▶ [YOUR GOAL]:
Answer these questions from the blog posts below:
(a) On what date was the electronic request for a quote sent to Capital Limo?
(b) Where was Capital Limo's contact information found?
(c) What did the Marriott not do that leaves the writers unable to know who is staying there?
(SOURCE PASSAGE)
Monday, March 17, 2008

Still a New Yorker in My Cold, Bitter Heart

Many of you have heard me complaining about the incompetence of salespeople here. We made five telephone calls to the Marriott that were never returned. It took a crazy long time for the caterer to follow-up with us. Even the farm gives us nerve-wracking long periods of radio silence, though they have the excuse of being busy delivering baby animals and hand-crafting delicious cheese.

Today my fury boiled over in the direction of Capital Limo. I found their contact info on a directory of "gay friendly" businesses, so I thought I'd reward them by proposing our transportation needs to them. I sent an electronic request for a quote on February 20. Three weeks later, having heard nothing, I asked again.

The reply I got said, "We got your request, and our reply must have landed in your spam box," which: No, it didn't. But, I was willing to let it go, because that's a white lie we all use sometimes.

The reply was also meant to have a PDF attached, which it did not. Again, I was willing to let that go, because I forget the attachment more often than I remember it.

So, setting aside the facts that 1. they should have replied to me right away and 2. this email should have included a quote and 3. they should be calling me on the phone anyway, I decided to call.

Emerson: "I'm calling for M***, please."
Fool: "M*** is not in the office today, is there something I can help you with?"
Emerson: "Yes, she tried to email me a quote, but the attachment was garbled."
Fool: "Oh, well, why don't you call another time when she's in the office?"

Or, why don't YOU look up the quote and fax it to me, and/or take a message for her to call me back first thing tomorrow?! Lazy!!

Anyhow, I'm rather pleased with my follow-up email, thus:

I'm going to have to go with another transportation company. You all should attend a sales workshop or something.

Best wishes,


Thursday, March 13, 2008

Keeping Track of You

Because the Marriott did not make a block of rooms for us, we won't know who's staying there, unless you tell us!

If and when you make a Marriott reservation, please send us an email or post a comment here. This will help us with transportation (and after-party?) planning.

P.S. #1: Please let us know if you wish for us to find you a roommate to share the cost of your room.

P.S. #2: Please let us know if you are interested in arranging shared childcare.
(End SOURCE PASSAGE)
(RECORDS)
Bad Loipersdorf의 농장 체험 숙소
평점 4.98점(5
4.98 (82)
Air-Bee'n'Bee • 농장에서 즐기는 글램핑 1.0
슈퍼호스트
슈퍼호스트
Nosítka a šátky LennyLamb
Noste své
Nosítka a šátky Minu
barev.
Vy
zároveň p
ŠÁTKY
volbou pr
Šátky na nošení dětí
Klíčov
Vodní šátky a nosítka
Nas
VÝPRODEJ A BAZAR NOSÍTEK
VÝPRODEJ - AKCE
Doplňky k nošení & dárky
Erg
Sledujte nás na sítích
(End RECORDS)
(RECORDS)
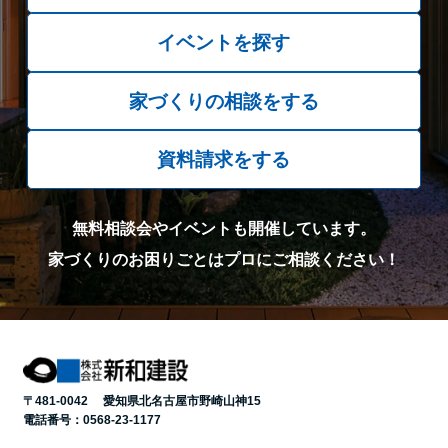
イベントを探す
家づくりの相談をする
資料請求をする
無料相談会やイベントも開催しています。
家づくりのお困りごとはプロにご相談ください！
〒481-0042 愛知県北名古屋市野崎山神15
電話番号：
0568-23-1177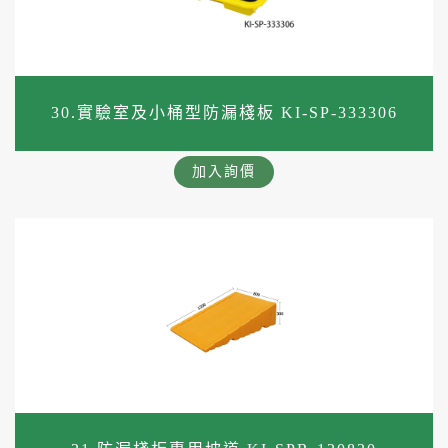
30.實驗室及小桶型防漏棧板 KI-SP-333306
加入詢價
(End RECORDS)
▶ [THE COMPLETED TASK]:
(a) February 20.
(b) On a directory of "gay friendly" businesses.
(c) It did not make a block of rooms for them.